WHAT YOU SHOULD DO - Once the pictures are set aside, transcribe each line of the data exactly.
- - -
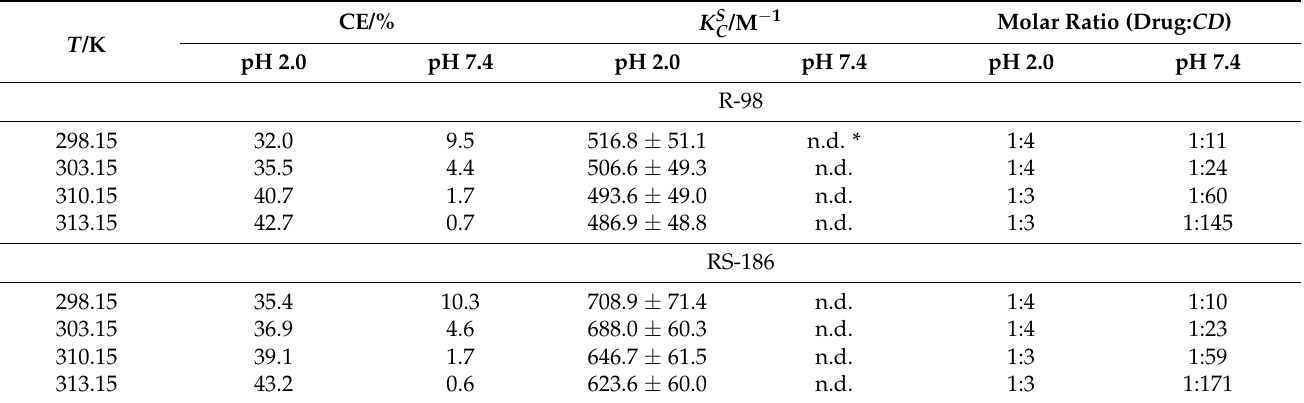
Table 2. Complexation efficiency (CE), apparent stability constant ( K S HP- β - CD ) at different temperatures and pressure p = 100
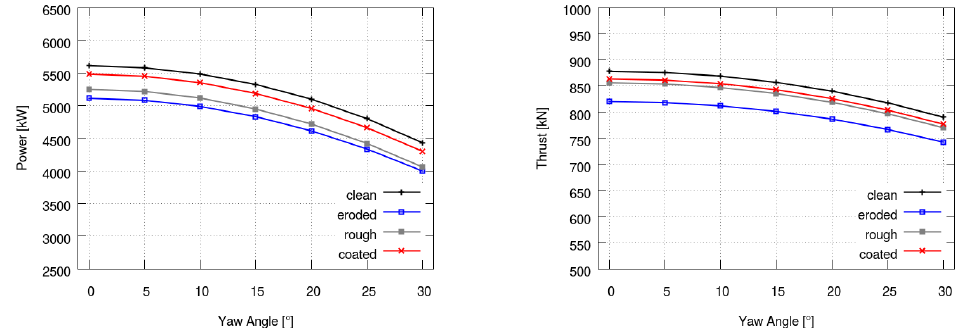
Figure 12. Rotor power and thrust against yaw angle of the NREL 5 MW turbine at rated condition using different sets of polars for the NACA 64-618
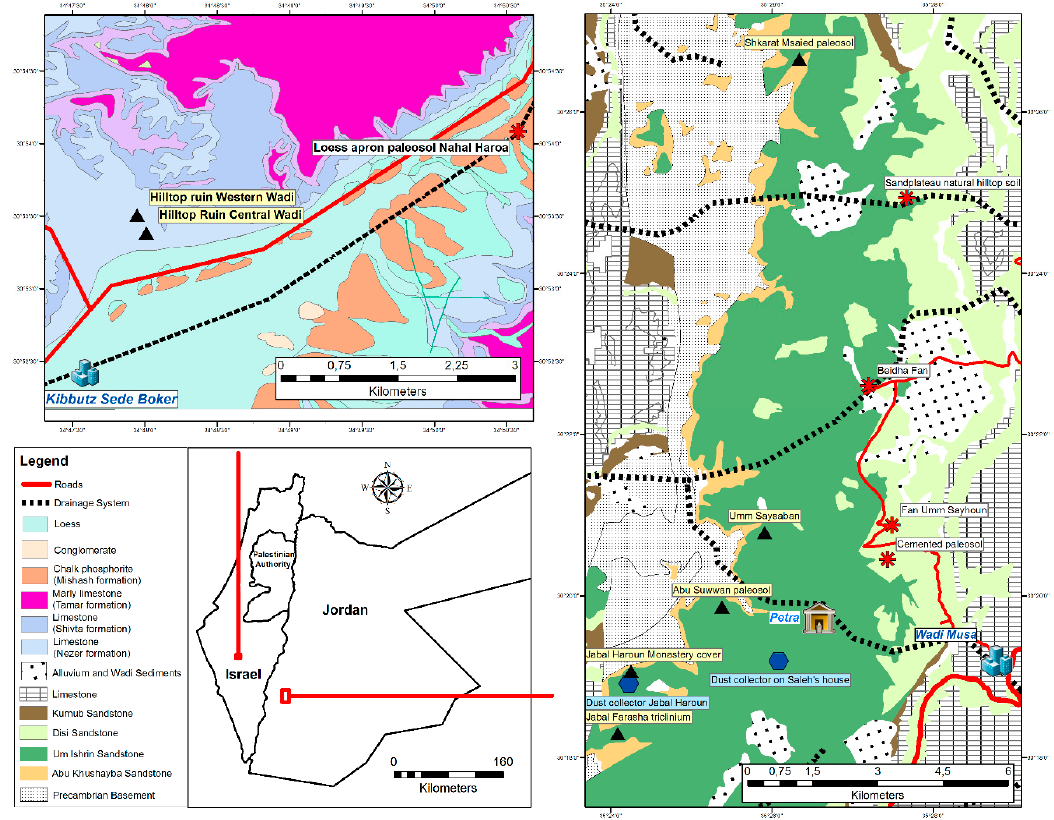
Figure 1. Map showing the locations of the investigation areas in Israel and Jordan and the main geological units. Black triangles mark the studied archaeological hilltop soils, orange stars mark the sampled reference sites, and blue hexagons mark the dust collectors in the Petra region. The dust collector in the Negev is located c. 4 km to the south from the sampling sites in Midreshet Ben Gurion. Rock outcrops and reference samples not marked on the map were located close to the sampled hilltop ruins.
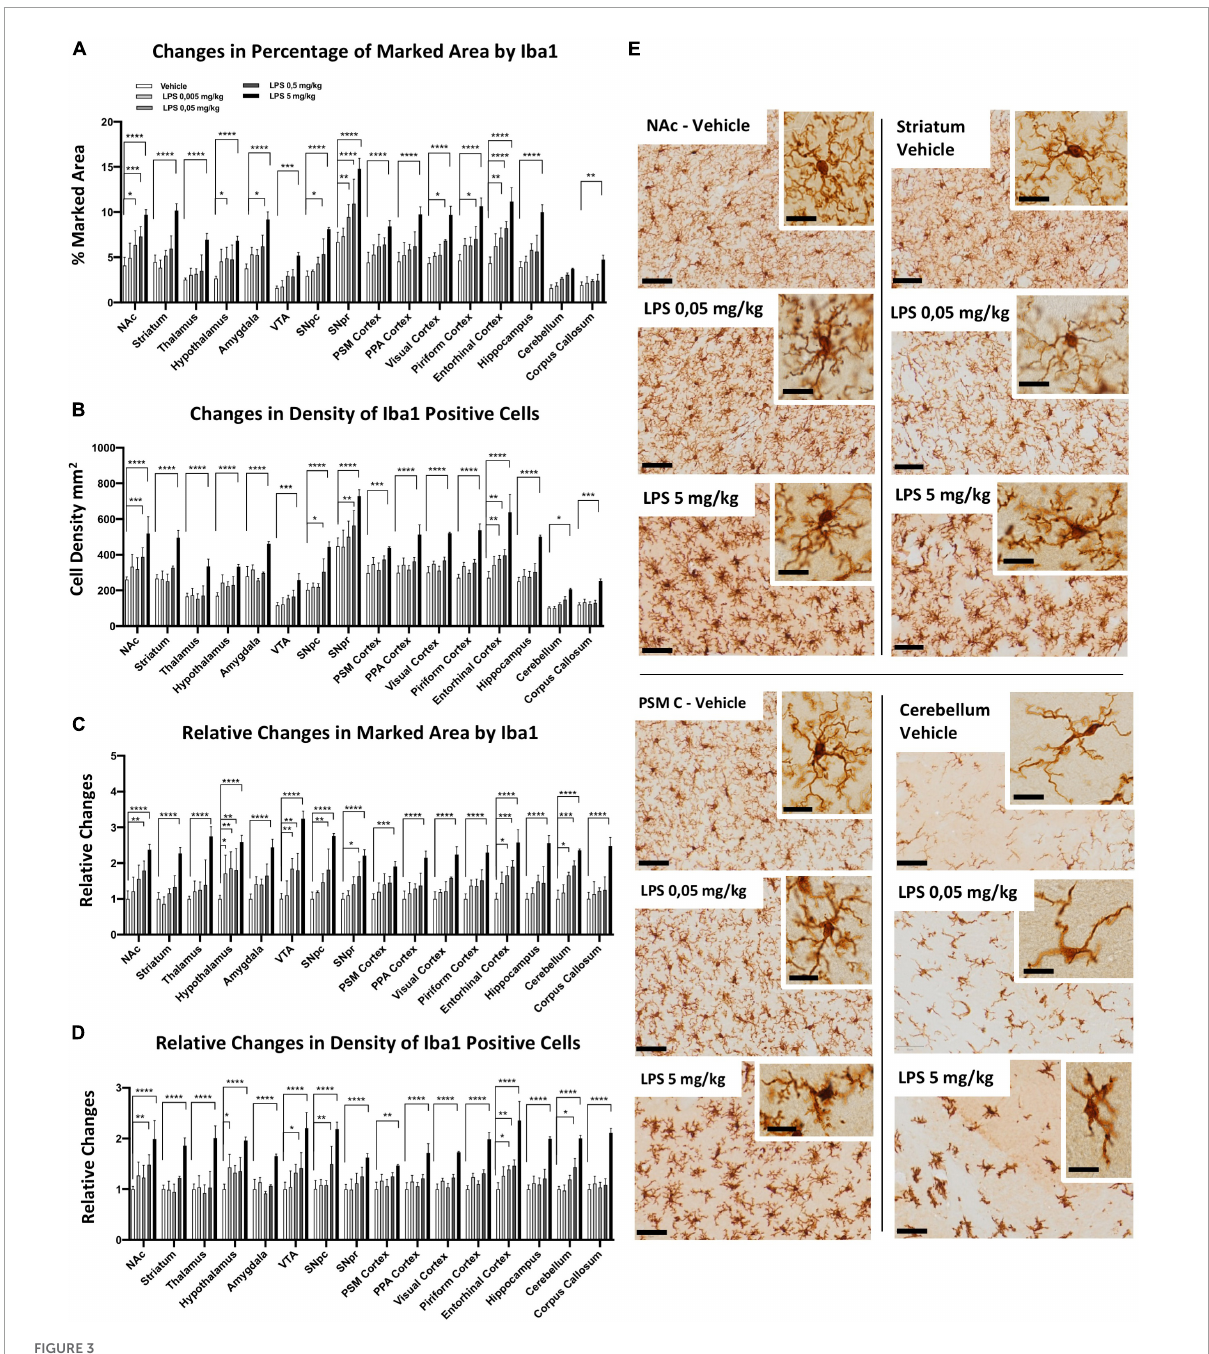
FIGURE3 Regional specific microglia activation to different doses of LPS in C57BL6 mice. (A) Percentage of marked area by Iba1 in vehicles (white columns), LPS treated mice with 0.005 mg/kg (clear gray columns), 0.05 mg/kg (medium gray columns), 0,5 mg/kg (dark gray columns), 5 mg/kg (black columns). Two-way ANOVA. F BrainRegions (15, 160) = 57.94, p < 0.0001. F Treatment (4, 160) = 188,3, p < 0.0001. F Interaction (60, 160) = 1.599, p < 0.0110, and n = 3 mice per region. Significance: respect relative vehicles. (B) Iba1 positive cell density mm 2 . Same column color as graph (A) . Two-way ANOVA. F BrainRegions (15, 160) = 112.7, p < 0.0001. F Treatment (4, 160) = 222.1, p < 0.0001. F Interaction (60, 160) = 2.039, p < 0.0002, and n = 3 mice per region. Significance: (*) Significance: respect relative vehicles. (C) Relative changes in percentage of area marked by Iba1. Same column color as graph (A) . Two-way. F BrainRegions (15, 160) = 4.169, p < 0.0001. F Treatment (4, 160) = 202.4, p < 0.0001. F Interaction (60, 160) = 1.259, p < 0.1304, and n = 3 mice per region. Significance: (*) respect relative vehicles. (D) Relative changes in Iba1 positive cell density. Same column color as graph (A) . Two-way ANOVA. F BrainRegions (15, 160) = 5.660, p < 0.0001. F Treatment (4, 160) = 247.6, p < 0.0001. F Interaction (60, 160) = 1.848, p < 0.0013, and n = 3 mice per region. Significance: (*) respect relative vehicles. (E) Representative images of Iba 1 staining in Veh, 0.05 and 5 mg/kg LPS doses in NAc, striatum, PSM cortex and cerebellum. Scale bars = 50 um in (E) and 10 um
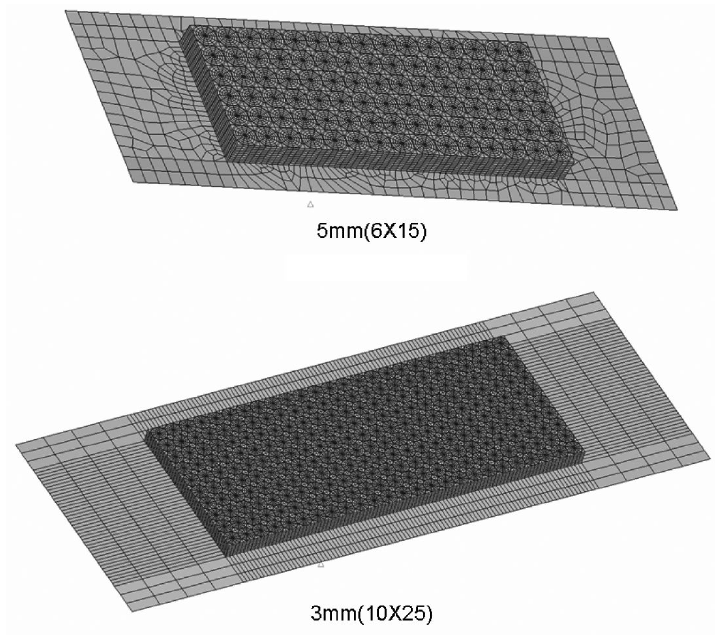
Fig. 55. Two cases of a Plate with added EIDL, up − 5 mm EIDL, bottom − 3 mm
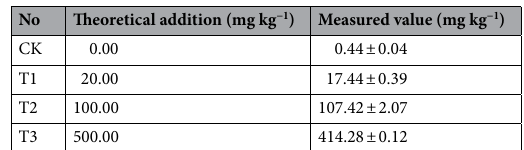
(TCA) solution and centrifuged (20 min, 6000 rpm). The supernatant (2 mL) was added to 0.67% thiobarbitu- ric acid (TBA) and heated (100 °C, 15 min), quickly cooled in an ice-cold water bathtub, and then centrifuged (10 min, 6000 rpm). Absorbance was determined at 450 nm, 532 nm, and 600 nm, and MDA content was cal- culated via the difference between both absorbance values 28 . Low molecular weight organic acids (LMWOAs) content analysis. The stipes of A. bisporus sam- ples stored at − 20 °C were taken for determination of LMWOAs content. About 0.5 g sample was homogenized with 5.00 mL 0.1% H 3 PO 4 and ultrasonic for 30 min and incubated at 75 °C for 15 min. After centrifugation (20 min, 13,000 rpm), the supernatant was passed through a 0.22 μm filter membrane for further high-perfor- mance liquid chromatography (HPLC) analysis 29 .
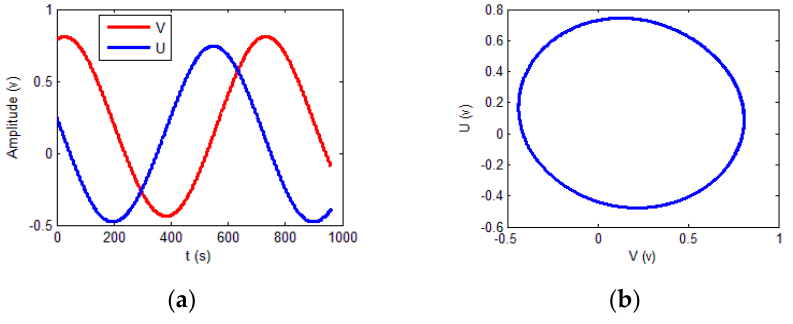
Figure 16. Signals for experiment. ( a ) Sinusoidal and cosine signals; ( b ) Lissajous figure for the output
- - -
SOLUTION TO THE PROBLEM -
Table 2. Complexation efficiency (CE), apparent stability constant ( K S HP- β - CD ) at different temperatures and pressure p = 100
Figure 12. Rotor power and thrust against yaw angle of the NREL 5 MW turbine at rated condition using different sets of polars for the NACA 64-618
Figure 1. Map showing the locations of the investigation areas in Israel and Jordan and the main geological units. Black triangles mark the studied archaeological hilltop soils, orange stars mark the sampled reference sites, and blue hexagons mark the dust collectors in the Petra region. The dust collector in the Negev is located c. 4 km to the south from the sampling sites in Midreshet Ben Gurion. Rock outcrops and reference samples not marked on the map were located close to the sampled hilltop ruins.
FIGURE3 Regional specific microglia activation to different doses of LPS in C57BL6 mice. (A) Percentage of marked area by Iba1 in vehicles (white columns), LPS treated mice with 0.005 mg/kg (clear gray columns), 0.05 mg/kg (medium gray columns), 0,5 mg/kg (dark gray columns), 5 mg/kg (black columns). Two-way ANOVA. F BrainRegions (15, 160) = 57.94, p < 0.0001. F Treatment (4, 160) = 188,3, p < 0.0001. F Interaction (60, 160) = 1.599, p < 0.0110, and n = 3 mice per region. Significance: respect relative vehicles. (B) Iba1 positive cell density mm 2 . Same column color as graph (A) . Two-way ANOVA. F BrainRegions (15, 160) = 112.7, p < 0.0001. F Treatment (4, 160) = 222.1, p < 0.0001. F Interaction (60, 160) = 2.039, p < 0.0002, and n = 3 mice per region. Significance: (*) Significance: respect relative vehicles. (C) Relative changes in percentage of area marked by Iba1. Same column color as graph (A) . Two-way. F BrainRegions (15, 160) = 4.169, p < 0.0001. F Treatment (4, 160) = 202.4, p < 0.0001. F Interaction (60, 160) = 1.259, p < 0.1304, and n = 3 mice per region. Significance: (*) respect relative vehicles. (D) Relative changes in Iba1 positive cell density. Same column color as graph (A) . Two-way ANOVA. F BrainRegions (15, 160) = 5.660, p < 0.0001. F Treatment (4, 160) = 247.6, p < 0.0001. F Interaction (60, 160) = 1.848, p < 0.0013, and n = 3 mice per region. Significance: (*) respect relative vehicles. (E) Representative images of Iba 1 staining in Veh, 0.05 and 5 mg/kg LPS doses in NAc, striatum, PSM cortex and cerebellum. Scale bars = 50 um in (E) and 10 um
Fig. 55. Two cases of a Plate with added EIDL, up − 5 mm EIDL, bottom − 3 mm
(TCA) solution and centrifuged (20 min, 6000 rpm). The supernatant (2 mL) was added to 0.67% thiobarbitu- ric acid (TBA) and heated (100 °C, 15 min), quickly cooled in an ice-cold water bathtub, and then centrifuged (10 min, 6000 rpm). Absorbance was determined at 450 nm, 532 nm, and 600 nm, and MDA content was cal- culated via the difference between both absorbance values 28 . Low molecular weight organic acids (LMWOAs) content analysis. The stipes of A. bisporus sam- ples stored at − 20 °C were taken for determination of LMWOAs content. About 0.5 g sample was homogenized with 5.00 mL 0.1% H 3 PO 4 and ultrasonic for 30 min and incubated at 75 °C for 15 min. After centrifugation (20 min, 13,000 rpm), the supernatant was passed through a 0.22 μm filter membrane for further high-perfor- mance liquid chromatography (HPLC) analysis 29 .
Figure 16. Signals for experiment. ( a ) Sinusoidal and cosine signals; ( b ) Lissajous figure for the output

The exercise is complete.